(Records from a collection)

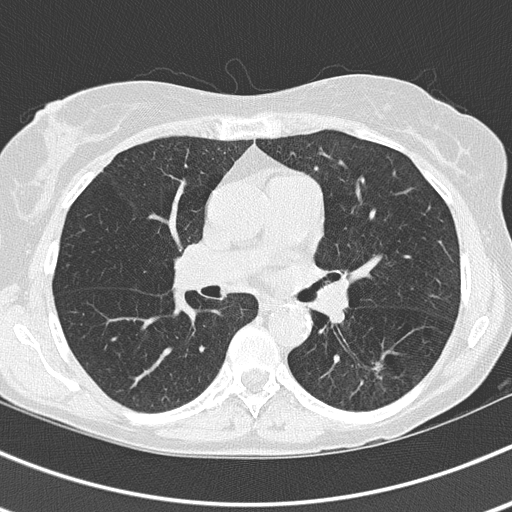
Axial slice from a low-dose chest CT screening exam, first (baseline) screen, lung window (W 1500 / L -600 HU), slice 68 of 143 in the series, 512 × 512 image matrix. Female, age 60 years at enrolment.
• Expert-annotated lung lesion, bounding box <357,355,387,386> (left, top, right, bottom; pixels).
• Screening reader's record for this exam: no non-calcified nodule ≥4 mm recorded.
• Official screen result: negative screen, no significant abnormalities.
• Participant outcome: lung cancer diagnosed 403 days after this screen — adenocarcinoma, NOS, left lower lobe, well differentiated (G1), stage IA (AJCC 6th edition), 15 mm at pathology.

• WHAT IS REQUIRED:
Repeat each record exactly as shown above, dropping all images.

• OUTPUT OF THE EXERCISE:
Axial slice from a low-dose chest CT screening exam, first (baseline) screen, lung window (W 1500 / L -600 HU), slice 68 of 143 in the series, 512 × 512 image matrix. Female, age 60 years at enrolment.
• Expert-annotated lung lesion, bounding box <357,355,387,386> (left, top, right, bottom; pixels).
• Screening reader's record for this exam: no non-calcified nodule ≥4 mm recorded.
• Official screen result: negative screen, no significant abnormalities.
• Participant outcome: lung cancer diagnosed 403 days after this screen — adenocarcinoma, NOS, left lower lobe, well differentiated (G1), stage IA (AJCC 6th edition), 15 mm at pathology.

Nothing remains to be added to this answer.